Working tirelessly over the next few years, Brenda and George rallied support for the hospice throughout the community.  By March 1991, the Vancouver Canucks Hockey Club was on board through its community service arm, then called the Canuck Foundation (now known as the Canucks for Kids Fund).  

In the months that followed, several other prominent organizations embraced the concept, including the Loewen Group, the Vancouver Sun Children’s Fund and the Variety Club, all of which provided substantial financial assistance to bring the idea to fruition.

The City of Vancouver generously arranged for a dollar lease for fifty years for a turn-of-the-century heritage home in Shaughnessy. Canuck Place now had a home.    It would be another three years of painstaking restoration and renovation before Canuck Place opened its doors to welcome its first children and families on November 30, 1995.

 

 

Betty Davies helped turn that idea into reality

Betty Davies dreamt of becoming a pediatric nurse since childhood.  She forged her path in Nursing first as a staff nurse and clinical instructor before finally taking a position as a Head Nurse in Pediatrics.  During her studies, she was profoundly affected by caring for dying patients – during those years, without today’s medical interventions, most children with leukemia and other complex chronic conditions died. Betty’s interest in the care of dying children and their families grew, and led her to graduate school where her doctoral dissertation focused on sibling responses to a child’s death from cancer and her post-doctoral work focused on grieving families. At this time, Betty and Brenda Eng were introduced after a professor at the University of Washington recognized their shared interests.

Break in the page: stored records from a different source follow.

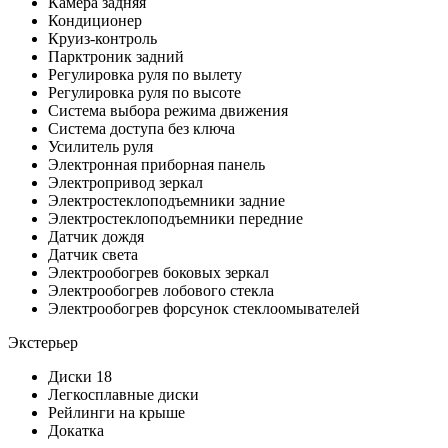
Камера задняя
Кондиционер
Круиз-контроль
Парктроник задний
Регулировка руля по вылету
Регулировка руля по высоте
Система выбора режима движения
Система доступа без ключа
Усилитель руля
Электронная приборная панель
Электропривод зеркал
Электростеклоподъемники задние
Электростеклоподъемники передние
Датчик дождя
Датчик света
Электрообогрев боковых зеркал
Электрообогрев лобового стекла
Электрообогрев форсунок стеклоомывателей
Экстерьер
Диски 18
Легкосплавные диски
Рейлинги на крыше
Докатка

Always a clinician at heart, Betty was eager to put what she had learned into practice and lent her skills to the founding of Canuck Place Children’s Hospice.  She played an integral role in the foundation of Canuck Place, having conducted the needs assessment that helped demonstrate the viability of a children’s hospice in Vancouver.  She was a member of the original Steering Committee, the Founding Board of Directors, and the Executive Committee, and also served on several development committees.  Under her chairmanship, and assisted by her colleague Lois Youngson from UBC, the Hospice Care Committee developed the initial hospice care plan.  She was the first Director of the Bereavement Program, and helped develop this component of the Canuck Place care program.  She also contributed as the hospice’s Principal Investigator for Evaluation during its first two years of operation.  Her involvement has continued through her association with the Pediatric Palliative Care research team (PedPalNET).

Reflecting upon her early years at Canuck Place, Betty has many fond memories, from visiting Glen Brae mansion and discovering the beauty of inlaid hardwood floors hidden beneath the linoleum to working with Brenda to oversee the steady growth and development of the hospice and sharing in the joy of the opening dedication service in 1995. She remembers witnessing the volcano room’s powerful effect in helping grieving children express pent-up emotions and questions, and speaks of being inspired by the commitment and collaboration of so many in developing Canuck Place as a haven for BC’s children and families. Thank you, Betty, for being among the first to build courage for our province’s kids and families – we are in awe of you!